Portfolio making is an extremely crucial step when you’re stepping into the real world as a fashion designer. Not only should it be professional and to the point, but it should also be of high enough quality that instantly gives you the upper hand when applying for a job. While this can be a daunting task, it is not impossible to create a strong portfolio. We’ve got you covered with a list of tips that will help you nail every interview!
Read the portfolio requirements
Whether you’re applying to a fashion school or a well-established company, make sure you read the requirements carefully and follow them. Many people end up adding more than required or not enough. If your interviewer only wants to see 3 design ideas and 1 sketchbook, but you feel like you want to show them some other project work too, bring it along and ask them if they’d like to see. Maybe they will, maybe they won’t; however, you will have your bases covered by meeting the portfolio requirements!
Display it right
Arrange your work in reverse chronological order, i.e. the most recent work at the front, followed by previous creations. Respect your interviewer’s time and edit your portfolio so it is concise, neat, and holds their interest. Restrict the size to A3 or A4, making it easy to look at as well as carry around. Do not leave any blank pages in your portfolio and keep it up to date, so your future employer/faculty know where you’ve come from and where you want to go in the future.
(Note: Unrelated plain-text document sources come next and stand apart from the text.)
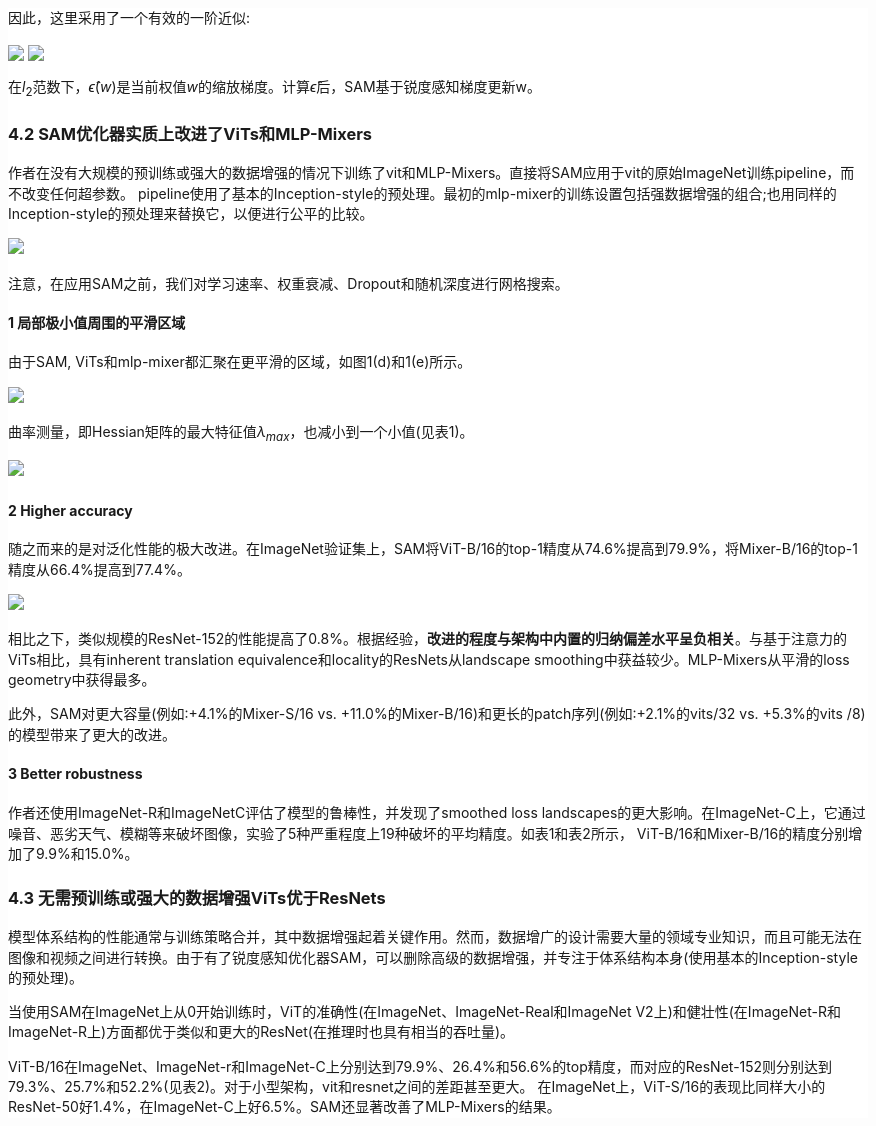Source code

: 
因此，这里采用了一个有效的一阶近似:

<img src="https://gitee.com/chaucerg/pic_-web/raw/master/images_20210606/7.png" width = "400" align=center />


<img src="https://gitee.com/chaucerg/pic_-web/raw/master/images_20210606/8.png" width = "350" align=center />


在$l_2$范数下，$\hat\epsilon(w)$是当前权值$w$的缩放梯度。计算$\hat\epsilon$后，SAM基于锐度感知梯度更新w。

### 4.2 SAM优化器实质上改进了ViTs和MLP-Mixers
作者在没有大规模的预训练或强大的数据增强的情况下训练了vit和MLP-Mixers。直接将SAM应用于vit的原始ImageNet训练pipeline，而不改变任何超参数。
pipeline使用了基本的Inception-style的预处理。最初的mlp-mixer的训练设置包括强数据增强的组合;也用同样的Inception-style的预处理来替换它，以便进行公平的比较。

![](https://gitee.com/chaucerg/pic_-web/raw/master/images_20210606/9.png)

注意，在应用SAM之前，我们对学习速率、权重衰减、Dropout和随机深度进行网格搜索。

#### 1 局部极小值周围的平滑区域
由于SAM, ViTs和mlp-mixer都汇聚在更平滑的区域，如图1(d)和1(e)所示。

![](https://gitee.com/chaucerg/pic_-web/raw/master/images_20210606/10.png)

曲率测量，即Hessian矩阵的最大特征值$\lambda_{max}$，也减小到一个小值(见表1)。

![](https://gitee.com/chaucerg/pic_-web/raw/master/images_20210606/11.png)

#### 2 Higher accuracy
随之而来的是对泛化性能的极大改进。在ImageNet验证集上，SAM将ViT-B/16的top-1精度从74.6%提高到79.9%，将Mixer-B/16的top-1精度从66.4%提高到77.4%。

![](https://gitee.com/chaucerg/pic_-web/raw/master/images_20210606/12.png)

相比之下，类似规模的ResNet-152的性能提高了0.8%。根据经验，**改进的程度与架构中内置的归纳偏差水平呈负相关**。与基于注意力的ViTs相比，具有inherent translation equivalence和locality的ResNets从landscape smoothing中获益较少。MLP-Mixers从平滑的loss geometry中获得最多。

此外，SAM对更大容量(例如:+4.1%的Mixer-S/16 vs. +11.0%的Mixer-B/16)和更长的patch序列(例如:+2.1%的vits/32 vs. +5.3%的vits /8)的模型带来了更大的改进。

#### 3 Better robustness
作者还使用ImageNet-R和ImageNetC评估了模型的鲁棒性，并发现了smoothed loss landscapes的更大影响。在ImageNet-C上，它通过噪音、恶劣天气、模糊等来破坏图像，实验了5种严重程度上19种破坏的平均精度。如表1和表2所示， ViT-B/16和Mixer-B/16的精度分别增加了9.9%和15.0%。

### 4.3 无需预训练或强大的数据增强ViTs优于ResNets
模型体系结构的性能通常与训练策略合并，其中数据增强起着关键作用。然而，数据增广的设计需要大量的领域专业知识，而且可能无法在图像和视频之间进行转换。由于有了锐度感知优化器SAM，可以删除高级的数据增强，并专注于体系结构本身(使用基本的Inception-style的预处理)。


当使用SAM在ImageNet上从0开始训练时，ViT的准确性(在ImageNet、ImageNet-Real和ImageNet V2上)和健壮性(在ImageNet-R和ImageNet-R上)方面都优于类似和更大的ResNet(在推理时也具有相当的吞吐量)。

ViT-B/16在ImageNet、ImageNet-r和ImageNet-C上分别达到79.9%、26.4%和56.6%的top精度，而对应的ResNet-152则分别达到79.3%、25.7%和52.2%(见表2)。对于小型架构，vit和resnet之间的差距甚至更大。
在ImageNet上，ViT-S/16的表现比同样大小的ResNet-50好1.4%，在ImageNet-C上好6.5%。SAM还显著改善了MLP-Mixers的结果。

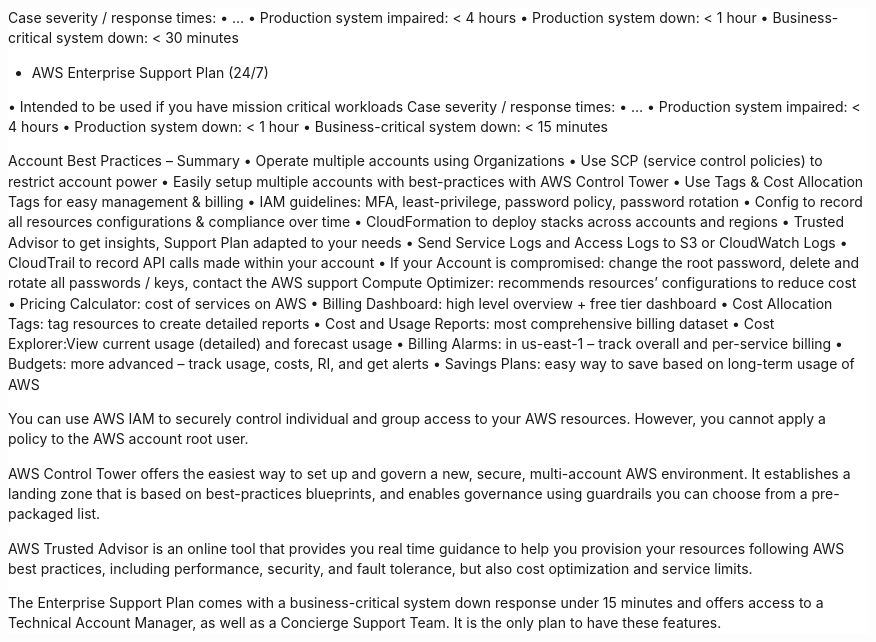 Case severity / response times:
• …
• Production system impaired: < 4 hours
• Production system down: < 1 hour
• Business-critical system down: < 30 minutes

* AWS Enterprise Support Plan (24/7)

• Intended to be used if you have mission critical workloads
Case severity / response times:
• …
• Production system impaired: < 4 hours
• Production system down: < 1 hour
• Business-critical system down: < 15 minutes


Account Best Practices – Summary
• Operate multiple accounts using Organizations
• Use SCP (service control policies) to restrict account power
• Easily setup multiple accounts with best-practices with AWS Control Tower
• Use Tags & Cost Allocation Tags for easy management & billing
• IAM guidelines: MFA, least-privilege, password policy, password rotation
• Config to record all resources configurations & compliance over time
• CloudFormation to deploy stacks across accounts and regions
• Trusted Advisor to get insights, Support Plan adapted to your needs
• Send Service Logs and Access Logs to S3 or CloudWatch Logs
• CloudTrail to record API calls made within your account
• If your Account is compromised: change the root password, delete and rotate all passwords / keys, contact
the AWS support
Compute Optimizer: recommends resources’ configurations to reduce cost
• Pricing Calculator: cost of services on AWS
• Billing Dashboard: high level overview + free tier dashboard
• Cost Allocation Tags: tag resources to create detailed reports
• Cost and Usage Reports: most comprehensive billing dataset
• Cost Explorer:View current usage (detailed) and forecast usage
• Billing Alarms: in us-east-1 – track overall and per-service billing
• Budgets: more advanced – track usage, costs, RI, and get alerts
• Savings Plans: easy way to save based on long-term usage of AWS


You can use AWS IAM to securely control individual and group access to your AWS resources. However, you cannot apply a policy to the AWS account root user.

AWS Control Tower offers the easiest way to set up and govern a new, secure, multi-account AWS environment. It establishes a landing zone that is based on best-practices blueprints, and enables governance using guardrails you can choose from a pre-packaged list.

AWS Trusted Advisor is an online tool that provides you real time guidance to help you provision your resources following AWS best practices, including performance, security, and fault tolerance, but also cost optimization and service limits.

The Enterprise Support Plan comes with a business-critical system down response under 15 minutes and offers access to a Technical Account Manager, as well as a Concierge Support Team. It is the only plan to have these features.
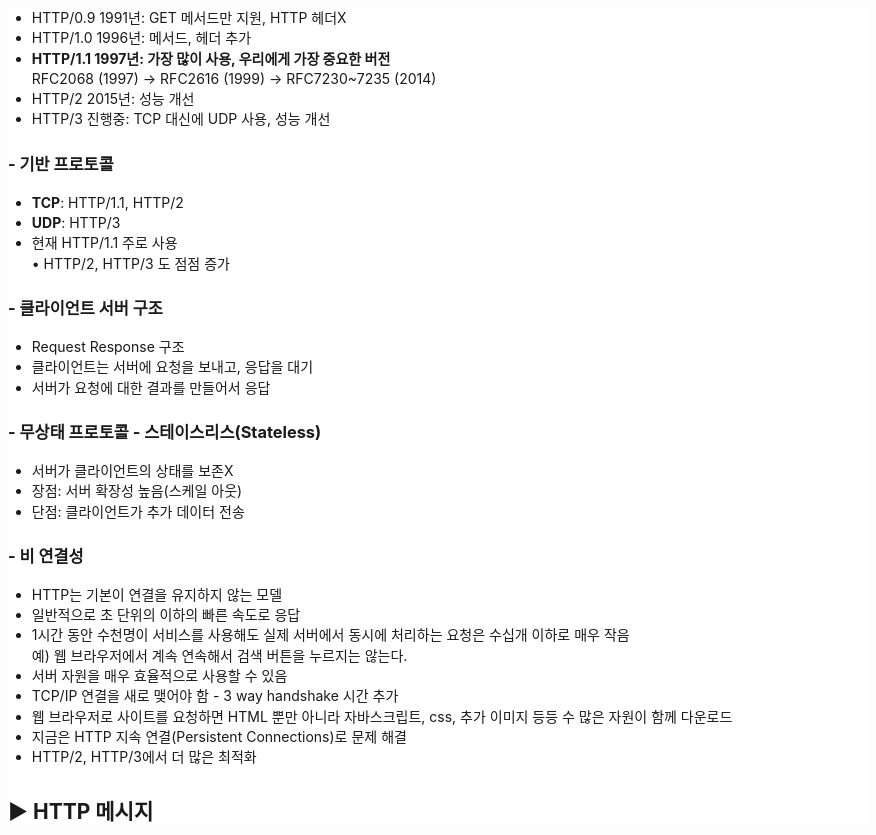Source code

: * HTTP/0.9 1991년: GET 메서드만 지원, HTTP 헤더X  
* HTTP/1.0 1996년: 메서드, 헤더 추가  
* **HTTP/1.1 1997년: 가장 많이 사용, 우리에게 가장 중요한 버전**  
	RFC2068 (1997) -> RFC2616 (1999) -> RFC7230~7235 (2014)  
* HTTP/2 2015년: 성능 개선  
* HTTP/3 진행중: TCP 대신에 UDP 사용, 성능 개선  

### - 기반 프로토콜  

* **TCP**: HTTP/1.1, HTTP/2  
* **UDP**: HTTP/3    
* 현재 HTTP/1.1 주로 사용  
	• HTTP/2, HTTP/3 도 점점 증가  

### - 클라이언트 서버 구조  

* Request Response 구조  
* 클라이언트는 서버에 요청을 보내고, 응답을 대기  
* 서버가 요청에 대한 결과를 만들어서 응답  

### - 무상태 프로토콜 - 스테이스리스(Stateless)  

* 서버가 클라이언트의 상태를 보존X  
* 장점: 서버 확장성 높음(스케일 아웃)  
* 단점: 클라이언트가 추가 데이터 전송  

### - 비 연결성  

* HTTP는 기본이 연결을 유지하지 않는 모델  
* 일반적으로 초 단위의 이하의 빠른 속도로 응답  
* 1시간 동안 수천명이 서비스를 사용해도 실제 서버에서 동시에 처리하는 요청은 수십개 이하로 매우 작음  
  예) 웹 브라우저에서 계속 연속해서 검색 버튼을 누르지는 않는다.  
* 서버 자원을 매우 효율적으로 사용할 수 있음  
* TCP/IP 연결을 새로 맺어야 함 - 3 way handshake 시간 추가  
* 웹 브라우저로 사이트를 요청하면 HTML 뿐만 아니라 자바스크립트, css, 추가 이미지 등등 수 많은 자원이 함께 다운로드  
* 지금은 HTTP 지속 연결(Persistent Connections)로 문제 해결  
* HTTP/2, HTTP/3에서 더 많은 최적화    

## ▶︎ HTTP 메시지  

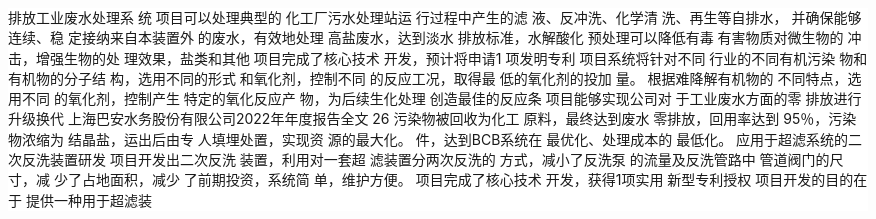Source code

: 排放工业废水处理系
统
项目可以处理典型的
化工厂污水处理站运
行过程中产生的滤
液、反冲洗、化学清
洗、再生等自排水，
并确保能够连续、稳
定接纳来自本装置外
的废水，有效地处理
高盐废水，达到淡水
排放标准，水解酸化
预处理可以降低有毒
有害物质对微生物的
冲击，增强生物的处
理效果，盐类和其他
项目完成了核心技术
开发，预计将申请1
项发明专利
项目系统将针对不同
行业的不同有机污染
物和有机物的分子结
构，选用不同的形式
和氧化剂，控制不同
的反应工况，取得最
低的氧化剂的投加
量。
根据难降解有机物的
不同特点，选用不同
的氧化剂，控制产生
特定的氧化反应产
物，为后续生化处理
创造最佳的反应条
项目能够实现公司对
于工业废水方面的零
排放进行升级换代
上海巴安水务股份有限公司2022年年度报告全文
26
污染物被回收为化工
原料，最终达到废水
零排放，回用率达到
95％，污染物浓缩为
结晶盐，运出后由专
人填埋处置，实现资
源的最大化。
件，达到BCB系统在
最优化、处理成本的
最低化。
应用于超滤系统的二
次反洗装置研发
项目开发出二次反洗
装置，利用对一套超
滤装置分两次反洗的
方式，减小了反洗泵
的流量及反洗管路中
管道阀门的尺寸，减
少了占地面积，减少
了前期投资，系统简
单，维护方便。
项目完成了核心技术
开发，获得1项实用
新型专利授权
项目开发的目的在于
提供一种用于超滤装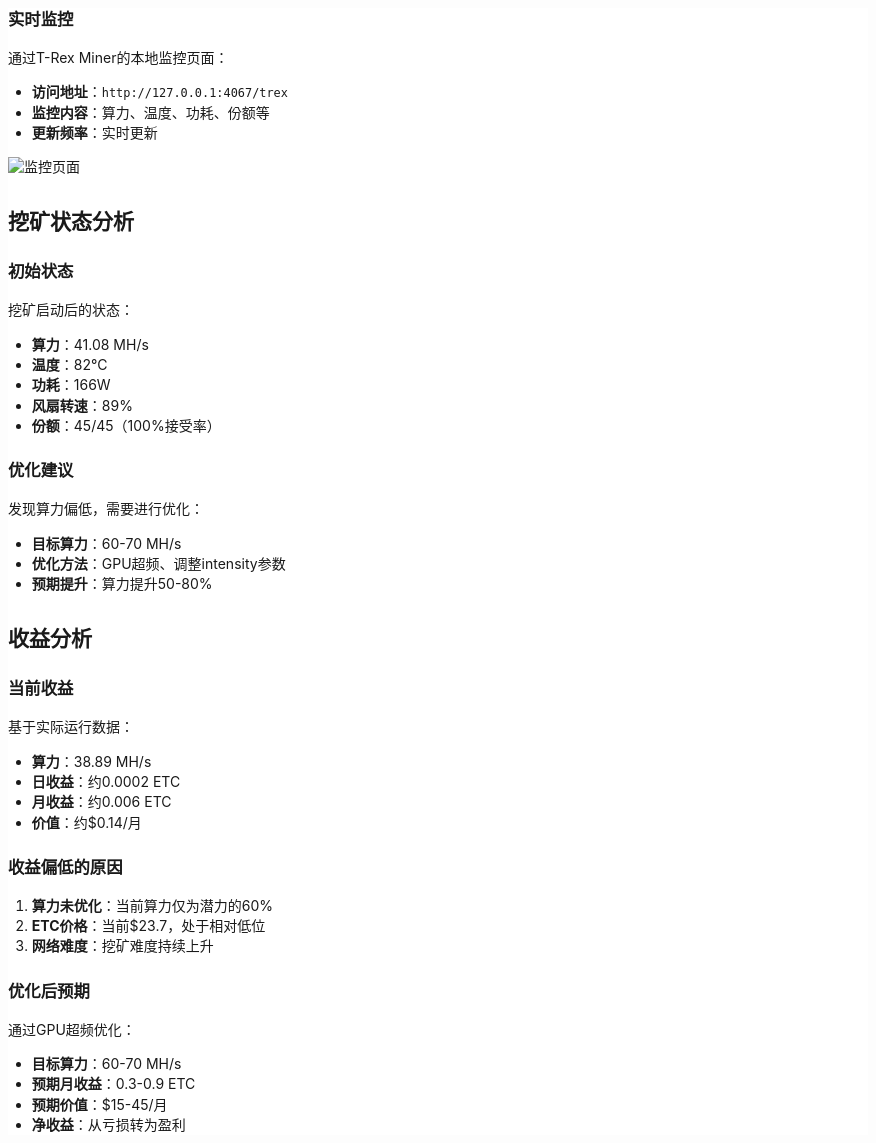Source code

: ### 实时监控

通过T-Rex Miner的本地监控页面：
- **访问地址**：`http://127.0.0.1:4067/trex`
- **监控内容**：算力、温度、功耗、份额等
- **更新频率**：实时更新

![监控页面](https://hubawechat.oss-cn-hangzhou.aliyuncs.com/1755076578932-5ff6a85d-b5ac-4354-8891-1e7b36878385.png)

## 挖矿状态分析

### 初始状态

挖矿启动后的状态：
- **算力**：41.08 MH/s
- **温度**：82°C
- **功耗**：166W
- **风扇转速**：89%
- **份额**：45/45（100%接受率）

### 优化建议

发现算力偏低，需要进行优化：
- **目标算力**：60-70 MH/s
- **优化方法**：GPU超频、调整intensity参数
- **预期提升**：算力提升50-80%

## 收益分析

### 当前收益

基于实际运行数据：
- **算力**：38.89 MH/s
- **日收益**：约0.0002 ETC
- **月收益**：约0.006 ETC
- **价值**：约$0.14/月

### 收益偏低的原因

1. **算力未优化**：当前算力仅为潜力的60%
2. **ETC价格**：当前$23.7，处于相对低位
3. **网络难度**：挖矿难度持续上升

### 优化后预期

通过GPU超频优化：
- **目标算力**：60-70 MH/s
- **预期月收益**：0.3-0.9 ETC
- **预期价值**：$15-45/月
- **净收益**：从亏损转为盈利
Also, avoid including any printed material or actual garments.
Have a separate digital version too
In today’s day and age, you can never overlook the importance of a digital version of your portfolio. Obviously, this will be slightly different than your hardcopy, as some things can’t be represented the same in both formats (e.g. videos or fabric swatches). Create a mini version, approximately 4MB, to send out as a preview. Keep it flexible in case you need to add or remove pages later. Don’t ever send a large 100 MB portfolio to someone unless they have specifically asked for it!
Know your strengths
If you aren’t good at something, try and avoid including it in your portfolio. For instance, if you’re not good with illustration, use a template figure and repeat it instead of including badly drawn sketches. If you have problems with your presentation, have a graphic designer friend help you with layouts. If you’re not very good with your writing, make sure your written work is proofread. Nobody is perfect and it’s okay to ask friends for help in certain areas so the final presentation does turn out perfect! Of course, all the key components and main work should be your own.
Research and development
Show your process! Include the research that went into a particular design, the development over time, the experimentation with different patterns and textiles, the fittings, and more. This could be in a sketchbook or attached to the project separately. This will help your potential employer see how you work, how you plan your projects, and how you arrive at a conclusion.
Don’t limit your content to fashion
Most schools and companies want to know you as a person and if you will fit into their organization. Mention any other skills and interests you might have. Make your research work interesting by showing references from society and culture too, so your interviewer knows you have a broad understanding of the world and are aware of various topics.